8 Nisan 2017 Cumartesi

Etienne Balibar "Marx'ın Felsefesi"

Yetiştiği Ecole Normale Superieure ve öğrencisi olduğu Louis Althusser dahilinde, haliyle aldığı etkileşim içinde olduğu çevre ve içinde yaşadığı dönemle beraber düşünüldüğünde Marksizm'in üzerindeki etkisini görmeye şaşırmadığımız düşünür Etienne Balibar'ın Marx'ın felsefesi ya da felsefe olmayan felsefesi üzerine yazdığı bir kitap Marx'ın Felsefesi.

Balibar'a göre Marx'ın teorik düşüncesinin konumlanışı, felsefeyle olan ilişkisine göre değerlendirildiğinde karşımıza şöyle bir sonuç çıkıyor - ki kendisi de kitabın başında bunu açıkça belirtiyor: Marx'ın felsefesi felsefeye bir alternatiftir hatta felsefe olmayandır. Daha da ileri giderek bunu bir anti-felsefe olarak ele alıyor Balibar. Fakat bunun önemi de şöyle vurguluyor, Marx'tan sonra felsefenin asla eskisi gibi olmadığını söylüyor. Elbette felsefe için Marx öncesinde birçok kırılma noktası/dönüşüm/değişim noktası yaşandığını belirtiyor ancak burada Marx'la yaşanan değişimin ağırlığının şiddetini, ayrı biçimde konumlandırıyor. Balibar'a göre Marx'ın felsefede yarattığı bu etki, felsefenin alanında, amaç ve sorunlarında yaşanan bir yer değiştirme şeklinde gerçekleşiyor. Haliyle ayırt edici özelliğin eşissizliği de buradan kaynaklanıyor.

Marx'taki kavramlar ve krizler üzerinden, Marx'ın metinlerinin zamanla yaşadığı dönüşümleri de vurgulayan Balibar, kopuşlar ve değişimleri de okura sunuyor.

Örneğin "kesintisiz devrim" yani sınıflı toplumdan sınıfsız topluma doğrudan geçişi temsil eden kavramdan kopuşta 1848'deki başarısızlığın gelmesinin, Fransız - Alman Savaşı ardından sınıf mücadelesinin başka çıkarlarca işgal edilmeye müsait bir yapıyı da barındırdığı şeklinde bir çıkarımla sonuçlanmasının etkilerinin yaşattığı değişimlere değiniyor.

"İdeolojik bilinç" üzerine Balibar yaptığı tartışmada bunu bir evrensellik imkansızlığı rüyası olarak ele alıyor. Soyut evrensellik olarak konumlandırılan bu ideolojik bilincin de etkin evrensellik karşısında yok olacağını vurgulayarak, ideolojinin gerçek tarihsel bilince dönüştüğü anda dışsal olanın tarihsel bilinç karşısında soyutlanmış bir evrensellik olduğundan sağ kalamayacağını ifade ediyor. 

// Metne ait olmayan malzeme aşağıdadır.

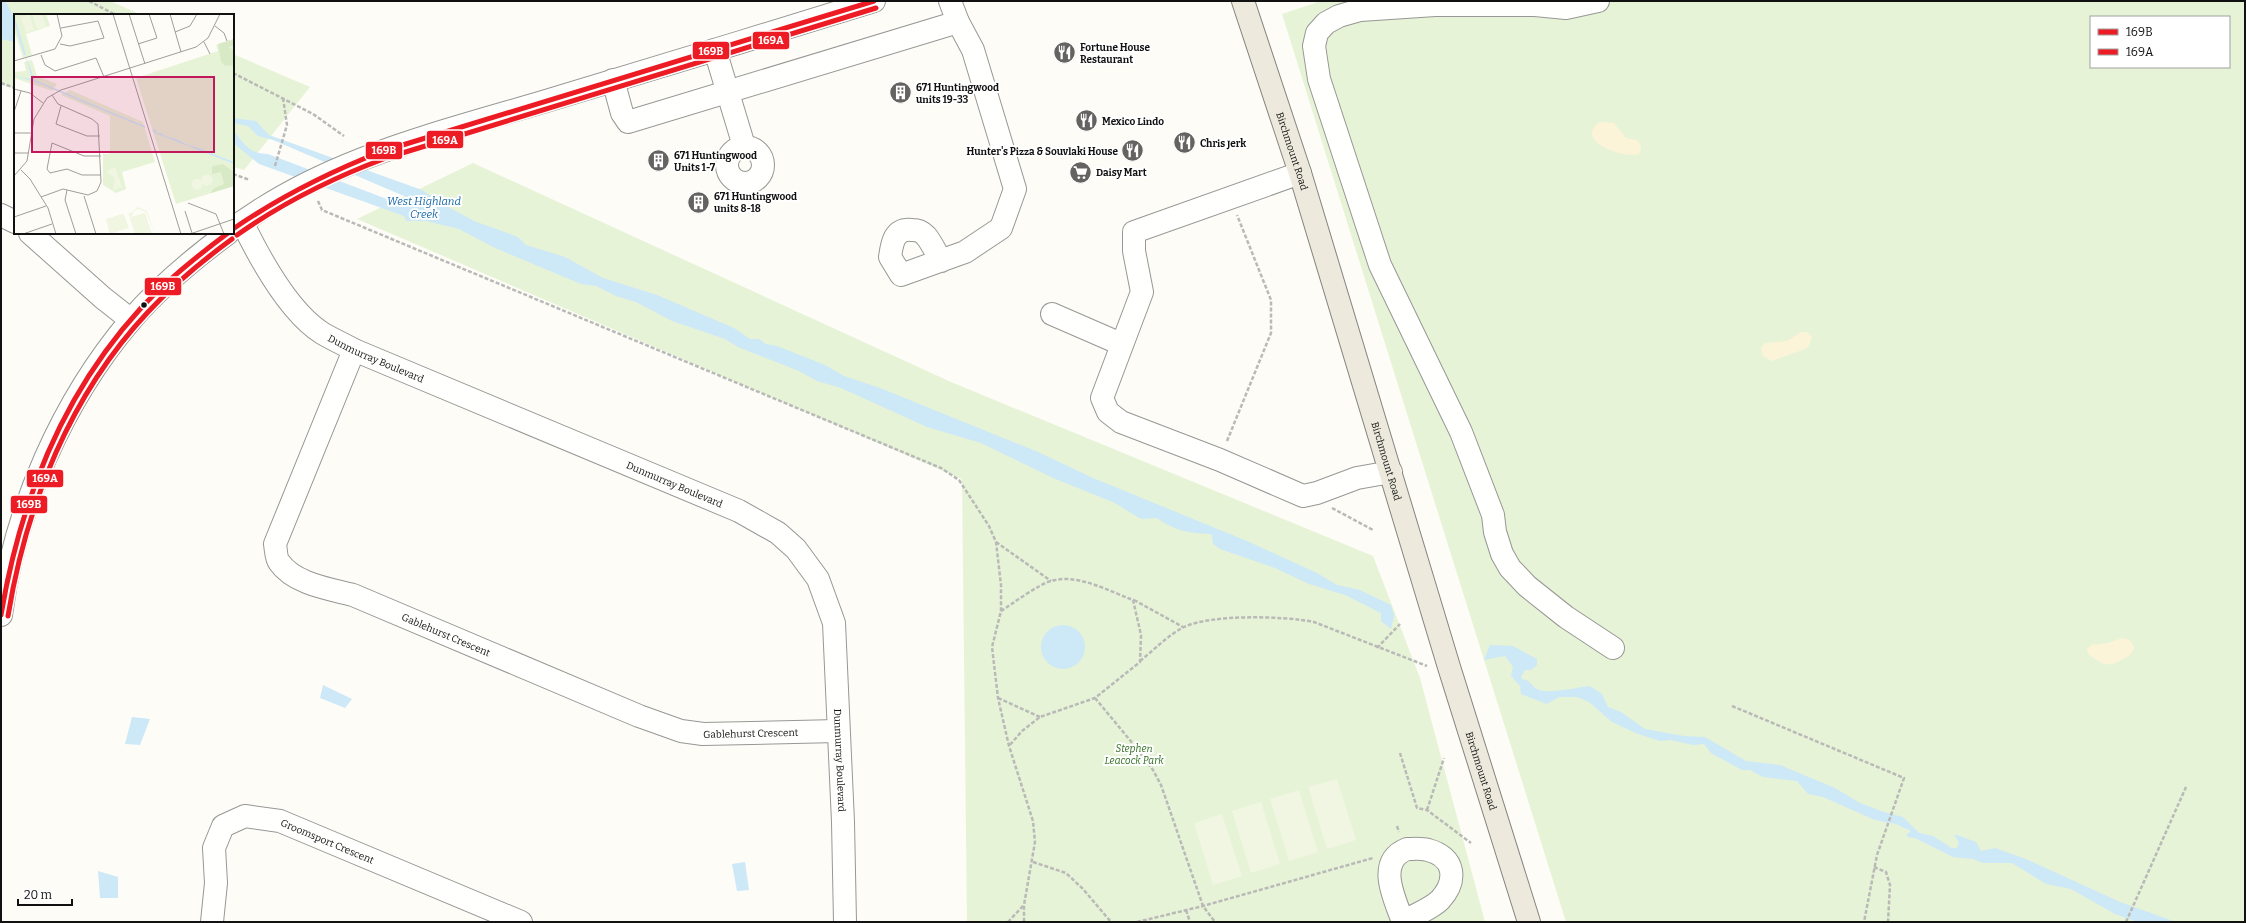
<svg xmlns="http://www.w3.org/2000/svg" width="2246" height="923" font-family="Bitter,serif">
  <rect width="100%" height="100%" fill="#fdfcf7"/>
  <!-- green -->
  <g fill="#e7f3d7" fill-rule="evenodd">
    <polygon points="1,1 110,1 142,15 15,15 15,89 1,84"/>
    <path d="M1321,1H2245V922H1566L1282,14ZM2091,17H2229V67H2091Z"/>
    <polygon points="233,54 310,87 244,170 233,167"/>
    <polygon points="473,163 951,382 1373,556 1420,678 1485,922 967,922 962,479 357,219"/>
  </g>
  <!-- sand -->
  <g fill="#fcf4d9">
    <path d="M1600,122L1614,123L1626,138L1637,140L1641,146L1640,153C1631,161 1571,142 1600,122Z"/>
    <polygon points="1801,332 1807,332 1812,337 1809,346 1805,349 1772,361 1763,356 1761,348 1765,343 1787,341"/>
    <path d="M2122,638L2130,640L2134,647C2133,653 2130,655 2125,658C2107,668 2105,666 2088,654L2087,649L2091,645L2108,643Z"/>
  </g>
  <!-- pitch -->
  <g fill="#f0f6e1">
    <polygon points="1337,779 1356,840 1327,849 1308,787"/>
    <polygon points="1299,790 1318,852 1289,861 1270,799"/>
    <polygon points="1261,802 1280,864 1251,873 1232,811"/>
    <polygon points="1222,814 1242,876 1213,885 1194,823"/>
  </g>
  <!-- water -->
  <g fill="#cde8f7">
    <polygon points="1,1 5,1 15,18 15,42 1,39"/>
    <path d="M233,118L256,121L269,135L422,190L441,203L474,221L518,237L526,245L565,257L603,278L657,295L734,328L750,339H759L766,344L777,346L825,365L844,376L880,388L1038,452L1093,478L1247,541L1317,573L1337,585L1360,590L1391,605L1394,616L1391,629L1381,621V613L1345,595L1309,584L1275,568L1220,549L1213,544L1212,535L1210,534C1189,533 1175,531 1157,518L1141,519L1115,503L1053,478L981,443L927,427L841,388L817,381L799,371L738,347L725,339L672,321L636,302L616,296L596,286L581,284L495,248L459,229L426,221H406L404,216L259,164L233,143V129C243,143 249,154 268,154L408,207L412,203L411,199L273,140L258,136L248,126L233,123Z"/>
    <circle cx="1063" cy="647" r="22"/>
    <path d="M1490,645L1513,646L1537,659V665L1531,670H1525L1521,677L1522,679C1532,681 1530,685 1537,689C1547,695 1578,687 1590,686L1602,694L1608,707L1621,712L1645,729L1684,736L1705,737L1746,761L1780,765L1835,788L1860,803L1884,812L1903,817L1919,833L1933,836L1952,848H1957L1959,842L1954,835H1957L1976,842L1981,851L1995,848L2026,859L2120,902L2176,922H2138L2115,914L2071,889L2046,884L2012,863H1983L1973,859L1953,857L1915,838L1907,837V834L1911,831L1896,824L1875,820L1823,797L1808,794L1797,781L1763,777L1750,770H1742L1711,753L1704,744L1693,745L1671,740L1660,741L1638,734L1612,722L1589,702L1577,697H1559L1547,704L1521,694L1520,686L1511,676L1513,667L1505,656L1484,660Z"/>
    <polygon points="323,685 352,699 345,708 320,698"/>
    <polygon points="132,717 150,719 140,745 125,744"/>
    <polygon points="745,862 749,890 737,891 732,864"/>
    <polygon points="98,871 118,877 118,898 100,898"/>
  </g>
  <g fill="none" stroke-linecap="round" stroke-linejoin="round">
    <defs>
      <g id="minor">
        <polyline points="1598,1 1566,8 1535,5 1435,5 1360,10 1339,16 1326,23 1317,33 1314,46 1319,79 1380,265 1461,432 1493,515 1495,532 1502,554 1510,568 1527,586 1566,617 1613,648"/>
        <polyline points="715,50 744,146"/>
        <polyline points="613,80 622,113 628,122 958,22 950,1"/>
        <circle cx="745" cy="165" r="18"/>
        <polyline points="1300,173 1134,232 1134,251 1142,292 1102,398 1108,412 1121,422 1220,460 1303,496 1317,493 1357,478 1391,472"/>
        <polyline points="1,215 15,222"/>
        <path id="s1" d="M242,222C259,257 289,312 322,333C332,339 343,344 354,350L739,511L778,533L796,549L818,579L834,623L843,822L845,922"/>
        <path d="M233,229C323,160 439,133 546,101C655,68 765,35 874,1"/>
        <polyline points="30,233 103,298 131,320"/>
        <path d="M941,261C936,253 932,243 926,236C921,231 918,230 912,230C894,228 892,243 890,257L901,275L965,252L1001,228L1015,189L973,50L958,22"/>
        <polyline points="1052,314 1121,344"/>
        <path id="s2" d="M354,350L275,544C276,550 276,558 279,562C294,584 330,589 353,595L639,716L681,731L703,734L838,731"/>
        <path d="M1,615C14,510 63,400 131,320C159,287 193,259 228,233"/>
        <path d="M1407,849C1413,849 1422,848 1428,850C1455,857 1458,880 1440,900C1431,909 1414,915 1403,922C1395,899 1375,862 1407,849Z"/>
        <path id="s3" d="M212,922L216,883L214,848L223,826L245,816L280,821L521,922"/>
      </g>
      <g id="major">
        <path id="s4" d="M1243,1L1300,173L1449,667L1529,922"/>
      </g>
    </defs>
    <!-- minor casing -->
    <use href="#minor" stroke="#979795" stroke-width="24"/>
    <!-- major casing -->
    <use href="#major" stroke="#858482" stroke-width="24"/>
    <!-- path -->
    <g stroke="#b9b9b8" stroke-width="2.5" stroke-dasharray="4 2" stroke-linecap="butt">
      <polyline points="89,1 116,15"/>
      <polyline points="233,73 313,114 344,136"/>
      <polyline points="1,83 15,88"/>
      <polyline points="275,166 287,125 283,98"/>
      <polyline points="233,174 250,180"/>
      <polyline points="318,201 322,210 941,468 959,480 989,526 996,542 1001,585 1001,611 992,647 998,698 1009,746 1033,821 1035,842 1024,905 1024,922"/>
      <polyline points="1227,441 1271,333 1271,300 1237,215"/>
      <polyline points="1332,508 1373,530"/>
      <polyline points="996,542 1051,581"/>
      <polyline points="1134,600 1183,627"/>
      <path d="M1001,611C1012,604 1039,584 1051,581C1077,573 1109,591 1133,600L1141,635L1140,662L1095,698L1040,717L1022,731L1009,746"/>
      <polyline points="1377,648 1400,624"/>
      <path d="M1140,661C1154,650 1168,635 1184,627C1210,614 1285,616 1314,622L1427,666"/>
      <polyline points="998,698 1040,717"/>
      <polyline points="1095,698 1134,745 1153,770 1161,785 1203,906 1215,922"/>
      <polyline points="1732,706 1904,778 1877,855 1864,922"/>
      <polyline points="1400,753 1417,808 1427,810 1471,843"/>
      <polyline points="1427,810 1444,758"/>
      <polyline points="1397,826 1399,832"/>
      <polyline points="1033,862 1066,873 1083,889 1111,922"/>
      <polyline points="1874,867 1886,872 1890,885 1888,922"/>
      <polyline points="1186,910 1190,922"/>
      <polyline points="1008,922 1024,905"/>
      <polyline points="1137,922 1203,906 1373,858"/>
      <polyline points="2126,922 2186,787"/>
    </g>
    <!-- minor -->
    <use href="#minor" stroke="#fffffe" stroke-width="22"/>
    <!-- major -->
    <use href="#major" stroke="#ede9dc" stroke-width="22"/>
    <defs>
      <g id="bus-1">
        <path d="M233,229C281,196 329,172 383,151L874,1"/>
        <path d="M1,615C20,502 63,393 141,308C167,280 197,256 228,233"/>
      </g>
      <g id="bus-2">
        <path d="M237,235C284,202 332,178 386,158L876,8"/>
        <path d="M8,616C26,505 70,395 148,312C173,285 202,261 232,239"/>
      </g>
    </defs>
    <!-- bus-1 casing -->
    <use href="#bus-1" stroke="#fff" stroke-width="8"/>
    <!-- bus-2 casing -->
    <use href="#bus-2" stroke="#fff" stroke-width="8"/>
    <!-- bus-1 -->
    <use href="#bus-1" stroke="#ed1c24" stroke-width="5"/>
    <!-- bus-2 -->
    <use href="#bus-2" stroke="#ed1c24" stroke-width="5"/>
  </g>
  <!-- icons -->
  <defs>
    <symbol id="restaurant-disc" viewBox="-11 -11 22 22"><circle r="9.5" fill="#646362" stroke="#fff"/><path d="M-5-6h1v4h1v-4h1v4h1v-4h1v5L-1.5 .5V6h-2V.5L-5-1ZM5-6V6H3V1.5H1.5Q1.5-4 5-6Z" fill="#fff"/></symbol>
    <symbol id="building-disc" viewBox="-11 -11 22 22"><circle r="9.5" fill="#646362" stroke="#fff"/><path d="M-4-6H4V6H1V3H-1V6H-4ZM-2.5-4.3h1.7v1.8h-1.7ZM.8-4.3h1.7v1.8H.8ZM-2.5-1h1.7V.8h-1.7ZM.8-1h1.7V.8H.8Z" fill="#fff"/></symbol>
    <symbol id="supermarket-disc" viewBox="-11 -11 22 22"><circle r="9.5" fill="#646362" stroke="#fff"/><path d="M-6-5.5h2.5l.6 2H6L4.5 2H-2.5L-4.4-4H-6ZM-1.5 3.2a1.3 1.3 0 1 0 .1 0ZM3 3.2a1.3 1.3 0 1 0 .1 0Z" fill="#fff"/></symbol>
  </defs>
  <g fill-rule="evenodd">
    <use href="#restaurant-disc" x="1052" y="40" width="25" height="25"/>
    <use href="#building-disc" x="888" y="80" width="25" height="25"/>
    <use href="#restaurant-disc" x="1074" y="108" width="25" height="25"/>
    <use href="#restaurant-disc" x="1172" y="130" width="25" height="25"/>
    <use href="#restaurant-disc" x="1120" y="138" width="25" height="25"/>
    <use href="#building-disc" x="646" y="148" width="25" height="25"/>
    <use href="#supermarket-disc" x="1068" y="160" width="25" height="25"/>
    <use href="#building-disc" x="686" y="190" width="25" height="25"/>
  </g>
  <!-- markers -->
  <circle fill="#111" stroke="#fff" stroke-width="1.5" cx="144" cy="305" r="3.5"/>
  <g text-anchor="middle" stroke-width="4" stroke-linejoin="round" paint-order="stroke">
    <!-- poi labels -->
    <g font-size="10" font-weight="bold" fill="#111" stroke="#fff" text-anchor="start">
      <text x="1080" y="51">Fortune House<tspan x="1080" dy="12">Restaurant</tspan></text>
      <text x="916" y="91">671 Huntingwood<tspan x="916" dy="12">units 19-33</tspan></text>
      <text x="1102" y="125">Mexico Lindo</text>
      <text x="1200" y="147">Chris Jerk</text>
      <text x="1118" y="155" text-anchor="end">Hunter's Pizza &amp; Souvlaki House</text>
      <text x="674" y="159">671 Huntingwood<tspan x="674" dy="12">Units 1-7</tspan></text>
      <text x="1096" y="176">Daisy Mart</text>
      <text x="714" y="200">671 Huntingwood<tspan x="714" dy="12">units 8-18</tspan></text>
    </g>
    <!-- street labels -->
    <g font-size="10" fill="#111" stroke="#fff">
      <text dy="4" stroke="none"><textPath href="#s4" startOffset="158">Birchmount Road</textPath></text>
      <text dy="4" stroke="none"><textPath href="#s1" startOffset="198">Dunmurray Boulevard</textPath></text>
      <text dy="4" stroke="none"><textPath href="#s4" startOffset="482">Birchmount Road</textPath></text>
      <text dy="4" stroke="none"><textPath href="#s1" startOffset="522">Dunmurray Boulevard</textPath></text>
      <text dy="4" stroke="none"><textPath href="#s2" startOffset="412">Gablehurst Crescent</textPath></text>
      <text dy="4" stroke="none"><textPath href="#s2" startOffset="736">Gablehurst Crescent</textPath></text>
      <text dy="4" stroke="none"><textPath href="#s1" startOffset="882">Dunmurray Boulevard</textPath></text>
      <text dy="4" stroke="none"><textPath href="#s4" startOffset="806">Birchmount Road</textPath></text>
      <text dy="4" stroke="none"><textPath href="#s3" startOffset="209">Groomsport Crescent</textPath></text>
    </g>
    <!-- park labels -->
    <g font-size="10" font-style="italic" fill="#2f6b1f" stroke="#fff">
      <text x="1134" y="752">Stephen<tspan x="1134" dy="12">Leacock Park</tspan></text>
    </g>
    <!-- water labels -->
    <g font-size="11" font-style="italic" fill="#1768a6" stroke="#fff">
      <text x="424" y="205">West Highland<tspan x="424" dy="13">Creek</tspan></text>
    </g>
  </g>
  <!-- overview -->
  <g transform="translate(14 14)">
    <rect width="220" height="220" fill="#fdfcf7"/>
    <path d="M0,0H32L36,12L12,20L18,41L9,44L0,16ZM220,25V172L162,190L122,64L204,37L202,31ZM18,46L23,62L43,70L38,77L0,64V58L12,57L10,48ZM56,76L129,108L141,148L108,158L112,175L102,179L89,171V140H96V102L47,81Z" fill="#e7f3d7"/>
    <path d="M220,25V32L214,33L220,36V51L211,52L207,47L204,30ZM209,150L220,158V172L197,179L199,175L210,170L207,158L198,160V152Z" fill="#d8eac5"/>
    <path d="M15,0L20,16L12,19L7,3ZM18,0H28L32,13L23,15ZM101,153L108,173L99,176L101,164L92,158ZM187.5 166a5.5 5.5 0 1 1 11 0a5.5 5.5 0 1 1-11 0ZM177.5 170a5.5 5.5 0 1 1 11 0a5.5 5.5 0 1 1-11 0ZM124,193L133,197L141,220L132,198L125,195L120,197L117,203L131,199L138,220H121L114,198L116,200ZM108,200L110,201L115,214L96,220L92,205Z" fill="#f0f6e1"/>
    <path d="M11,41L21,66L128,111L131,112V114L19,67L0,62L18,65ZM141,115L143,119H147L151,122L162,125L176,132L182,133L220,148V150L143,120L138,117Z" fill="#cde8f7"/>
    <path fill="none" stroke="#cde8f7" stroke-width="2" d="M0,4L11,41"/>
    <path fill="none" stroke="#9f9e9b" stroke-width="1" d="M99,0L167,220M115,0L131,50M156,0L167,38M201,12L210,19L213,27M161,18L176,12L183,0M190,28L196,40M46,30L56,32L90,24L84,7L47,14M124,30L143,24L135,0M27,41L31,51L41,57L82,44L90,63M0,47L41,35L48,22L43,0M0,75L16,79L29,89M47,92L42,110L73,122H86M0,98L7,77M0,119H17M0,139H15M87,142H70L38,129L33,155L36,159L53,155L68,161H87M7,156L16,165L34,194L42,220M0,162L13,147L20,105L33,84L47,76L182,33L194,24L206,0M53,176L51,186L62,220M70,182L82,220M27,183L49,175L74,181L83,177L87,168L84,110L78,105L44,90L38,81M174,189L202,200L210,220M171,197L178,219M0,203L32,192M9,220L38,210M176,220L220,205"/>
    <path fill="#c2185b" fill-opacity="0.15" stroke="#c2185b" stroke-width="2" d="M18,63H200V138H18Z"/>
    <rect width="220" height="220" fill="none" stroke="#111" stroke-width="2"/>
  </g>
  <g stroke="#fff" stroke-width="1.5">
    <rect x="752" y="31" width="38" height="19" rx="4" fill="#ed1c24"/>
    <rect x="692" y="41" width="38" height="19" rx="4" fill="#ed1c24"/>
    <rect x="426" y="130" width="38" height="19" rx="4" fill="#ed1c24"/>
    <rect x="365" y="141" width="38" height="19" rx="4" fill="#ed1c24"/>
    <rect x="144" y="277" width="38" height="19" rx="4" fill="#ed1c24"/>
    <rect x="26" y="469" width="38" height="19" rx="4" fill="#ed1c24"/>
    <rect x="10" y="495" width="38" height="19" rx="4" fill="#ed1c24"/>
  </g>
  <g font-size="11" text-anchor="middle" font-weight="bold" fill="#fff">
    <text x="771" y="44">169A</text>
    <text x="711" y="55">169B</text>
    <text x="445" y="144">169A</text>
    <text x="384" y="154">169B</text>
    <text x="163" y="290">169B</text>
    <text x="45" y="482">169A</text>
    <text x="29" y="508">169B</text>
  </g>
  <!-- border -->
  <rect width="2246" height="923" fill="none" stroke="#111111" stroke-width="4"/>
  <!-- legend -->
  <rect x="2090" y="16" width="140" height="52" fill="#ffffff" stroke="#a0a0a0"/>
  <rect x="2098" y="29" width="20" height="6" fill="#ed1c24" stroke="#a0a0a0"/>
  <text x="2126" y="36" font-size="12" fill="#111111">169B</text>
  <rect x="2098" y="49" width="20" height="6" fill="#ed1c24" stroke="#a0a0a0"/>
  <text x="2126" y="56" font-size="12" fill="#111111">169A</text>
  <!-- scale -->
  <path d="M18 899v6h54v-6" fill="none" stroke="#111111" stroke-width="2"/>
  <text x="24" y="899" font-size="12" fill="#111111" stroke="#ffffff" stroke-width="3" paint-order="stroke">20 m</text>
</svg>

Balibar, özellikle metinde Marx'taki "özne" kavramının yeniden ele alınışı üzerinde ısrarla duruyor zira Marx'taki öznenin üzerine yüklenen görev açısından teorisindeki yeri de düşünüldüğünde neden üzerinde böyle durduğunu anlamak mümkün. Balibar, Marx'ta öznenin kökten bir değişim yaşadığını belirtiyor. Burada Marx'taki dünya inşasında nesnelliğin bir öznenin eseri olmaktan çıkarılıp toplumsal dünyanın parçası olan bir öznelliğin doğuşu biçimde ele alınışı şeklinde geçtiğini düşünürsek, örneğin Marx'ın Feuerbach'taki öznenin konumundan koparak sonrasında Hegel üzerinden yaptığı tersine çevirme sonucu öznenin yaşadığı dönüşümle beraber Balibar'ın vurguladığı kırılmayı özne üzerinden görebiliriz.

Proletarya ve sınıf kavramlarının Marx'ta çoğu zaman içgüdüsel (!?) biçimde Marx'ı okumadan nasıl ve neden yapıldığını anlamadığım halde geliştirilen tanımlamalarına karşılık, Balibar'ın Marx'ta bu kavramların aslında nasıl ele alındığına dair girdiği ilginç tartışmalar mevcut kitapta. Toplumun bütününün kesinlikle yalıtılmış bir halde bulunmadığını ve aslında özgül bir sınıf kavramını olmadığını belirten Balibar, buna ek olarak tüm sınıfların ortadan kalkışının öncülü bir sınıf olmayan kavramının da bu sınıf kavramına aslında denk düşmediğini belirtiyor mesela.